Graduate Seminar Workshop with Marina Vlahakis
MARINA VLAHAKIS' dissertation surveys contemporary African narratives that take place in the hair salon across time--from the independence era and the structural adjustment programs period to the current migration crisis--as well as across space through Lusaka, Zambia; Harare, Zimbabwe; Trenton, New Jersey; and Brussels, Belgium. Read more about Marina's work below...
If you plan to attend in person, please RSVP at bit.ly/bspvlahakisrsvp by Thursday, February 23, 2023
to help with food orders. Visit bit.ly/bspvlahakiszoom for virtual engagement.
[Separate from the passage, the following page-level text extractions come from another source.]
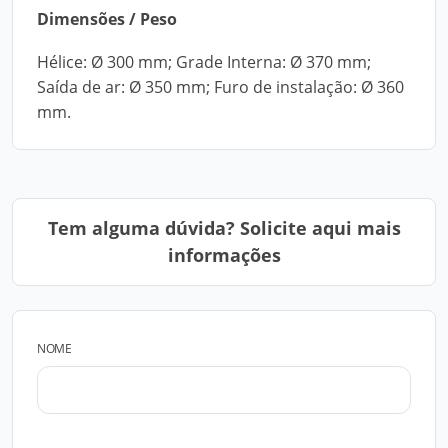
Dimensões / Peso
Hélice: Ø 300 mm; Grade Interna: Ø 370 mm;
Saída de ar: Ø 350 mm; Furo de instalação: Ø 360
mm.
Tem alguma dúvida? Solicite aqui mais
informações
NOME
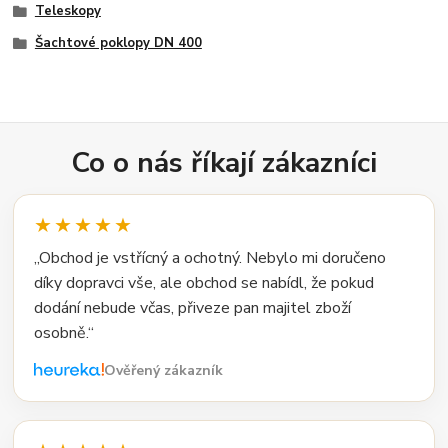
Teleskopy
Šachtové poklopy DN 400
Co o nás říkají zákazníci
★★★★★
„Obchod je vstřícný a ochotný. Nebylo mi doručeno
díky dopravci vše, ale obchod se nabídl, že pokud
dodání nebude včas, přiveze pan majitel zboží
osobně.“
Ověřený zákazník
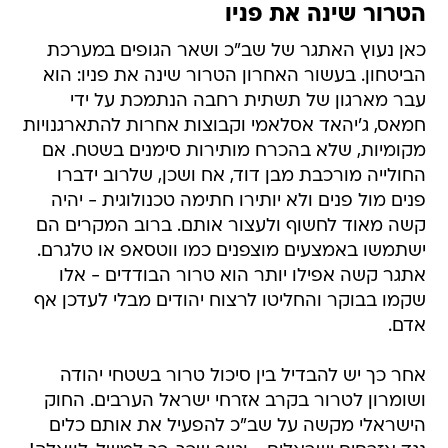
הטרור שינה את פניו
כאן נעוץ האתגר של שב"כ ושאר הגופים במערכת
הביטחון. בעשור האחרון הטרור שינה את פניו: הוא
עבר מארגון של תשתית רחבה הנתמכת על ידי
חמאס, ג'יהאד אסלאמי וקבוצות אחרות להתארגנויות
מקומיות, שלא בהכרח מותירות סימנים בשטח. אם
החולייה מורכבת מבן דוד, אח ושכן, שלרוב ידברו
פנים מול פנים ולא יותירו חתימה טכנולוגית - יהיה
קשה מאוד לחשוף ולעצור אותם. ברוב המקרים הם
ישתמשו באמצעים מוצפנים כמו ווטסאפ או טלגרם.
אתגר קשה אפילו יותר הוא טרור הבודדים - אלו
שקמו בבוקר והחליטו לרצוח יהודים מבלי לעדכן אף
אדם.
אחר כך יש להבדיל בין סיכול טרור בשטחי יהודה
ושומרון לטרור בקרב אזרחי ישראל הערבים. החוק
הישראלי מקשה על שב"כ להפעיל את אותם כלים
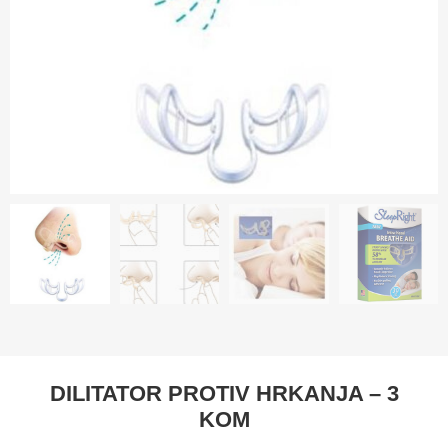
DILITATOR PROTIV HRKANJA – 3
KOM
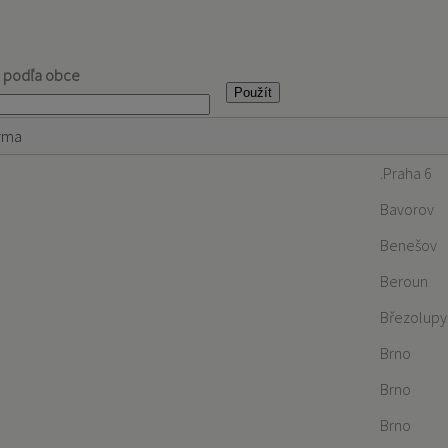
j podľa obce
rma
.Praha 6
Bavorov
Benešov
Beroun
Březolupy
Brno
Brno
Brno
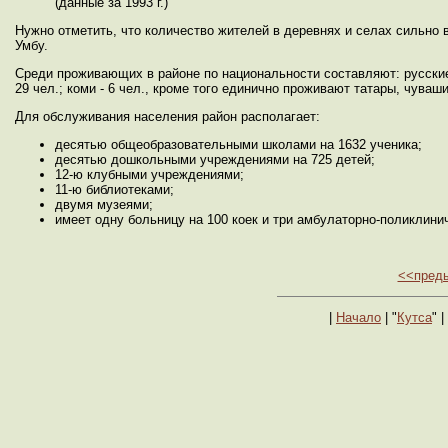
(данные за 1993 г.)
Нужно отметить, что количество жителей в деревнях и селах сильно 
Умбу.
Среди проживающих в районе по национальности составляют: русские - 
29 чел.; коми - 6 чел., кроме того единично проживают татары, чуваши
Для обслуживания населения район располагает:
десятью общеобразовательными школами на 1632 ученика;
десятью дошкольными учреждениями на 725 детей;
12-ю клубными учреждениями;
11-ю библиотеками;
двумя музеями;
имеет одну больницу на 100 коек и три амбулаторно-поликлини
<<пред
|
Начало
| "
Кутса
" |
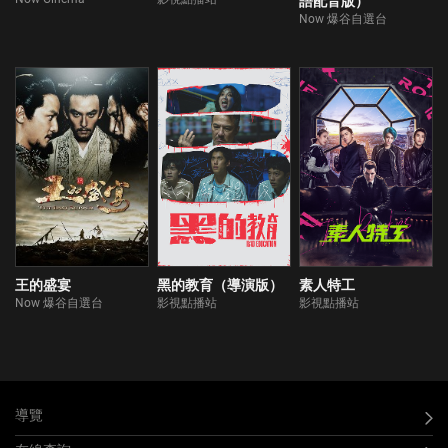
語配音版）
Now 爆谷自選台
王的盛宴
黑的教育（導演版）
素人特工
Now 爆谷自選台
影視點播站
影視點播站
導覽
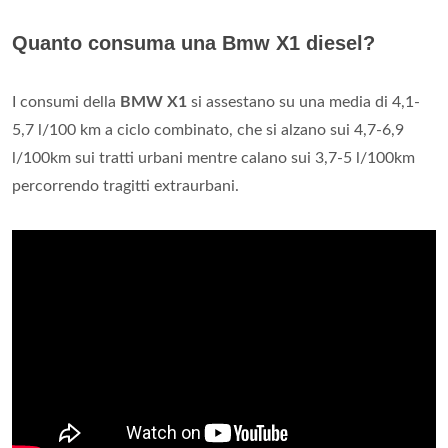
Quanto consuma una Bmw X1 diesel?
I consumi della
BMW X1
si assestano su una media di 4,1-
5,7 l/100 km a ciclo combinato, che si alzano sui 4,7-6,9
l/100km sui tratti urbani mentre calano sui 3,7-5 l/100km
percorrendo tragitti extraurbani.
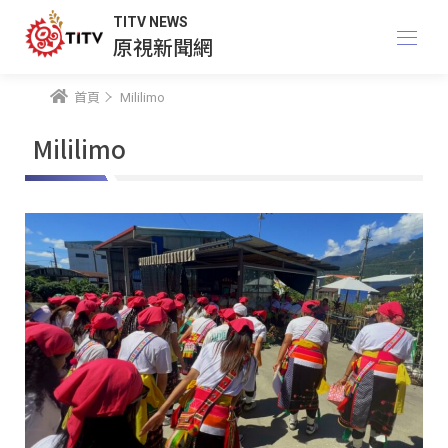
TITV NEWS
原視新聞網
首頁
Mililimo
Mililimo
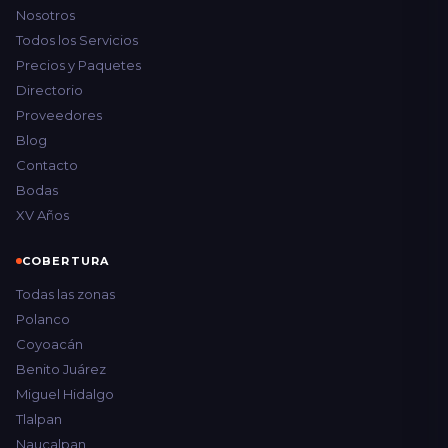
Nosotros
Todos los Servicios
Precios y Paquetes
Directorio
Proveedores
Blog
Contacto
Bodas
XV Años
COBERTURA
Todas las zonas
Polanco
Coyoacán
Benito Juárez
Miguel Hidalgo
Tlalpan
Naucalpan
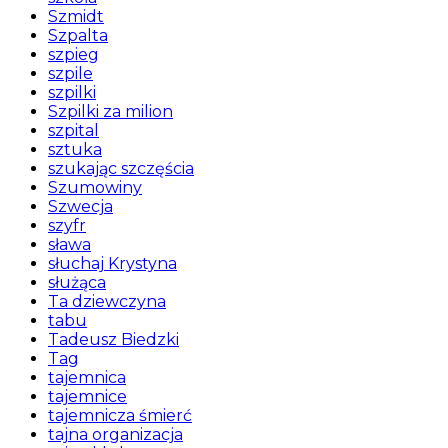
Szmidt
Szpalta
szpieg
szpile
szpilki
Szpilki za milion
szpital
sztuka
szukając szczęścia
Szumowiny
Szwecja
szyfr
sława
słuchaj Krystyna
służąca
Ta dziewczyna
tabu
Tadeusz Biedzki
Tag
tajemnica
tajemnice
tajemnicza śmierć
tajna organizacja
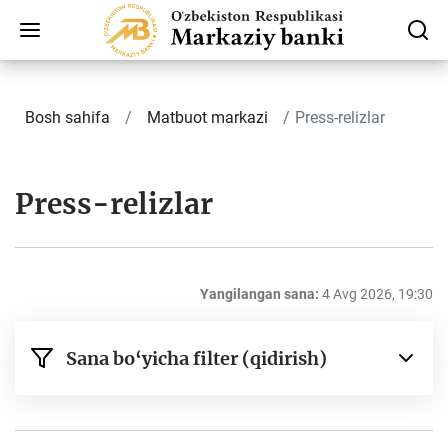
Bosh sahifa
Matbuot markazi
Press-relizlar
Press-relizlar
Yangilangan sana:
4 Avg 2026, 19:30
Sana bo‘yicha filter (qidirish)
dan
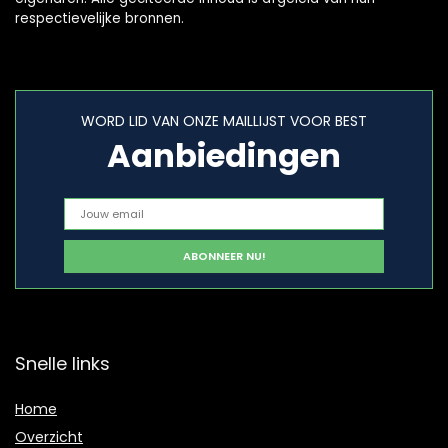
respectievelijke bronnen.
WORD LID VAN ONZE MAILLIJST VOOR BEST
Aanbiedingen
Snelle links
Home
Overzicht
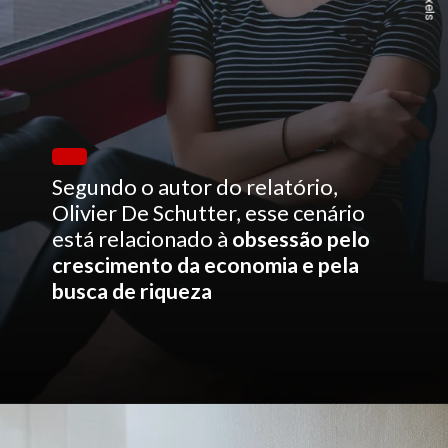
Pexels
Segundo o autor do relatório,
Olivier De Schutter, esse cenário
está relacionado à
obsessão pelo
crescimento da economia e pela
busca de riqueza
Tuesday, February 28, 2023 | 12:00 PM-1:30 PM (PST)
PEB 201 + ZOOM
Event Details
This dissertation surveys contemporary African narratives that take place in the hair salon across time--from the independence era and the structural adjustment programs period to the current migration crisis--as well as across space through Lusaka, Zambia; Harare, Zimbabwe; Trenton, New Jersey; and Brussels, Belgium. In my reading of Namwali Serpell’s The Old Drift (2019), Tendai Huchu’s The Hairdresser of Harare (2010), Chimamanda Adichie’s Americanah (2013) and Rosine Mbakam’s Chez Jolie Coiffure (2018), I analyze the hair salon as a contact zone where people converge, diverge, and intersect to examine how factors such as race, ethnicity, gender, class, and nationality influence community building. Through an analysis of the effect of hairdressing on the social relations being forged in this space, I show how contemporary African writers of the diaspora create communities that are under constant construction where power dynamics are produced, reproduced, and transformed, ultimately weaving diverse stories into each community’s narrative. This weaving registers in the narrative form.
Following the presentation, other attendees will have the opportunity to share, discuss, and receive feedback on their own works-in-progress.